When Luna has her first snippet of time travel in New York, she’s taken back to the summer of 1977 when her mother and father met for the first time, the only difference being is that they get to meet Luna as a new English friend. I absolutely loved this aspect of the plot; it was full of adventure and reminded me a little bit of the time-tuner from Harry Potter as well as the film About Time. When the sisters visit their mother’s childhood home together in Bay Ridge, Brooklyn; they receive a box full of answers – mainly about who Luna’s real father is and the secrets which her mother has been keeping since the black out night back in ’77. It was sickeningly heart breaking to read about but when Luna talks to an old family friend, it all adds up as to why her mother never went to church again.

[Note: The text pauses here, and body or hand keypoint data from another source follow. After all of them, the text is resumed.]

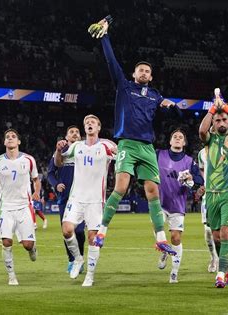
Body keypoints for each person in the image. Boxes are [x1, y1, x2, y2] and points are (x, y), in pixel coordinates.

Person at [88, 16, 178, 256]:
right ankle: (101, 232)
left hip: (147, 147)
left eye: (148, 71)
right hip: (127, 143)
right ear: (134, 73)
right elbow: (111, 62)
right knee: (121, 187)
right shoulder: (125, 86)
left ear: (151, 76)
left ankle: (160, 238)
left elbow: (176, 116)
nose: (144, 73)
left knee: (152, 191)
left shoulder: (156, 95)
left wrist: (171, 106)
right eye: (141, 70)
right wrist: (105, 36)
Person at [54, 115, 116, 287]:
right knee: (66, 230)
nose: (89, 124)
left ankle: (90, 275)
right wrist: (58, 150)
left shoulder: (107, 146)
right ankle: (78, 259)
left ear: (98, 127)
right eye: (87, 122)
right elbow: (59, 163)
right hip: (77, 198)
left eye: (93, 122)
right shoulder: (76, 146)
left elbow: (123, 157)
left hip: (96, 201)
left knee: (93, 238)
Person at [198, 91, 228, 288]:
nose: (221, 122)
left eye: (224, 119)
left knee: (226, 233)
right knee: (217, 237)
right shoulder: (209, 140)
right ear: (213, 123)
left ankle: (220, 273)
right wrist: (213, 108)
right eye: (217, 120)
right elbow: (202, 131)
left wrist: (226, 107)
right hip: (212, 193)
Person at [0, 129, 41, 286]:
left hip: (24, 207)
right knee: (7, 242)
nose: (10, 138)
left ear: (19, 142)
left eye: (13, 136)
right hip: (7, 208)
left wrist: (36, 192)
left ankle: (32, 249)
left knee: (27, 244)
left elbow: (36, 179)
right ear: (4, 142)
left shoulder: (29, 160)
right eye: (7, 137)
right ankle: (11, 276)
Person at [156, 129, 203, 283]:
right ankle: (163, 248)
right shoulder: (158, 154)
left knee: (175, 238)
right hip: (159, 203)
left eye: (180, 137)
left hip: (177, 205)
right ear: (170, 141)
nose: (177, 138)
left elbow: (200, 180)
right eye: (174, 136)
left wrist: (191, 177)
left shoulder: (189, 161)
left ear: (184, 143)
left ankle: (174, 272)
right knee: (158, 231)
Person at [47, 125, 86, 273]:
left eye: (77, 132)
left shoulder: (84, 150)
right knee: (67, 231)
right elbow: (50, 173)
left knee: (80, 231)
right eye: (71, 132)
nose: (75, 133)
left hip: (82, 197)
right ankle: (71, 259)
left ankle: (79, 257)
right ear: (66, 137)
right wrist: (56, 184)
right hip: (65, 198)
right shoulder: (61, 151)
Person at [197, 147, 219, 273]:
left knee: (223, 230)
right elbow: (201, 168)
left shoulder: (227, 148)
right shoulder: (202, 153)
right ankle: (213, 257)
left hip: (225, 194)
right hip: (208, 195)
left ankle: (223, 259)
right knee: (208, 230)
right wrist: (206, 182)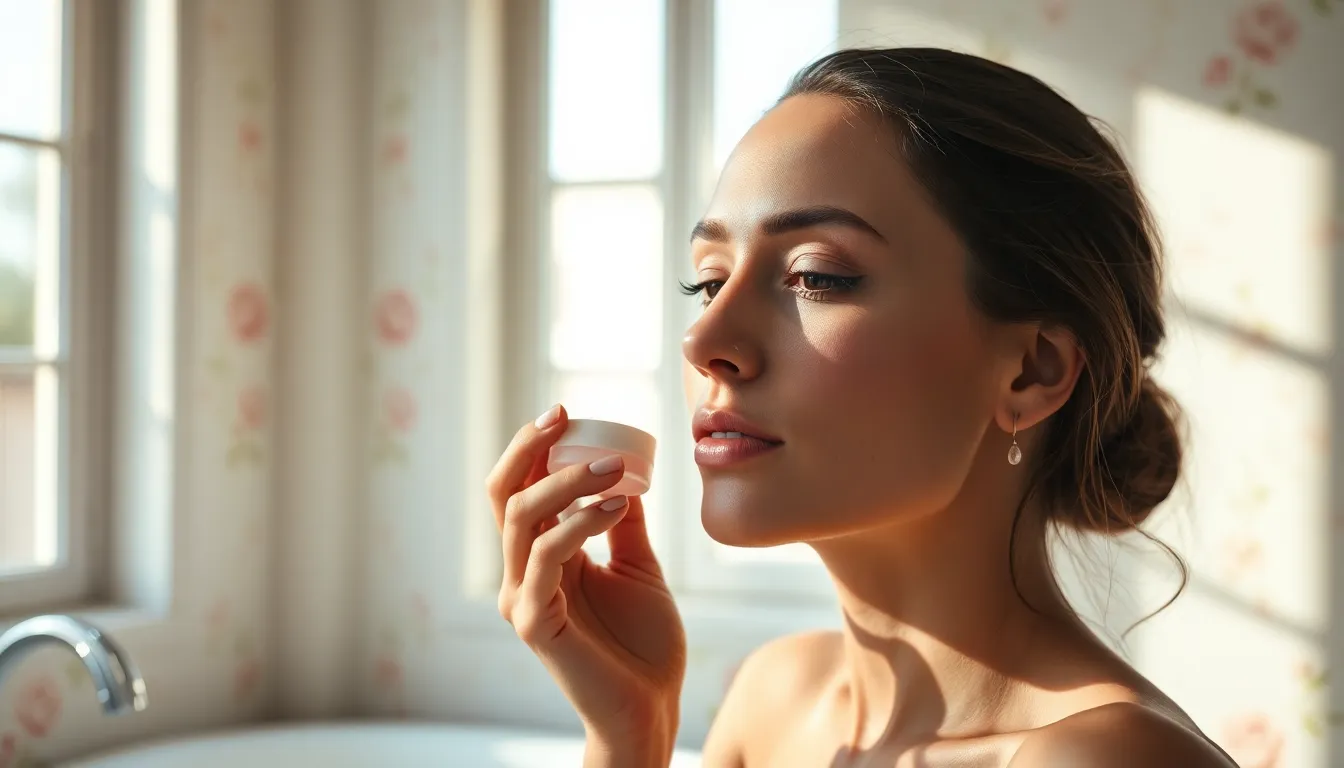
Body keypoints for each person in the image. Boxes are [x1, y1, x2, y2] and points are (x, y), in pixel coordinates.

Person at [486, 47, 1238, 767]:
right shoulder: (775, 704)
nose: (705, 340)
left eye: (816, 277)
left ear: (1031, 371)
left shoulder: (1103, 759)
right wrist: (629, 733)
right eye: (710, 282)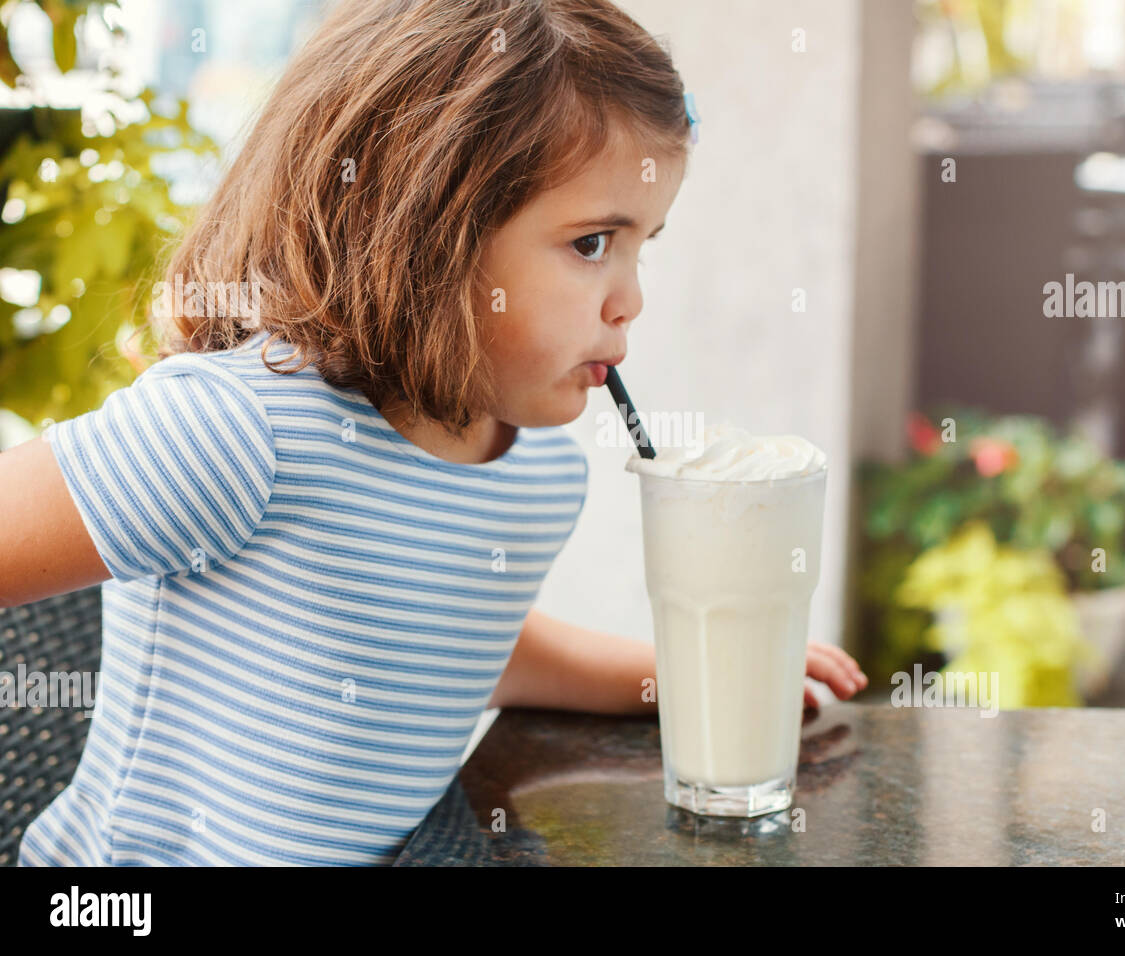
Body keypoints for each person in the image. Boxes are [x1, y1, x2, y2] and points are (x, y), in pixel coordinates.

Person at [1, 0, 867, 866]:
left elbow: (448, 651)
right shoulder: (234, 433)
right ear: (424, 231)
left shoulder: (537, 477)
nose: (630, 300)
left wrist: (685, 677)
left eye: (645, 245)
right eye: (593, 241)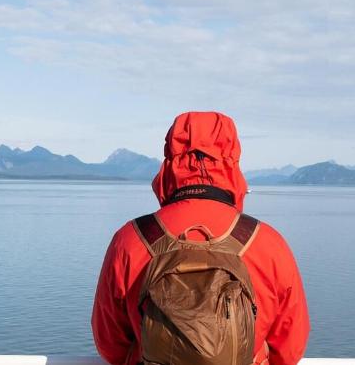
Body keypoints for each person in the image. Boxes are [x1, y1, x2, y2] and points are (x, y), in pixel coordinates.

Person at [92, 111, 310, 365]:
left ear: (169, 163)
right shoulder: (268, 243)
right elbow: (290, 350)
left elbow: (110, 345)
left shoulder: (130, 240)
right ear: (233, 163)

“I’ve lived all my life with this story and it has never gotten any easier. But for you, too, it’s going to be very hard for you.”
As I continued to read The Summer of Impossible Things, the plot developed incredibly in front of my eyes. Luna was a strong, female character, willing to do anything to save her mother even if that meant destroying herself in the process. I absolutely loved the contrast between present day and the past as Rowan managed to capture the most wonderful details in order for readers to realise that time had changed. Not only did Luna do the impossible but she changed her entire world and the outcome of the narrative was beautiful.
“This is when my wonderful, terrifying, tragic, beautiful and impossible journey began, and her is where it will end.”
I can’t quite grasp how much I adored this book. From start to finish, Rowan had my attention and I just couldn’t stop reading. The characters were full of life, the plot was magical, the writing was magnificent and every chapter lead to something more wonderful. Not only did Rowan create a truly fantastic narrative, but she also spoke about a topic which isn’t mentioned in books enough and that is rape. She conquered the subject with a head held high and despite not knowing that it was going to be part of the plot, I really admire Rowan for having the courage to write about it.
Read this book. You won’t regret it.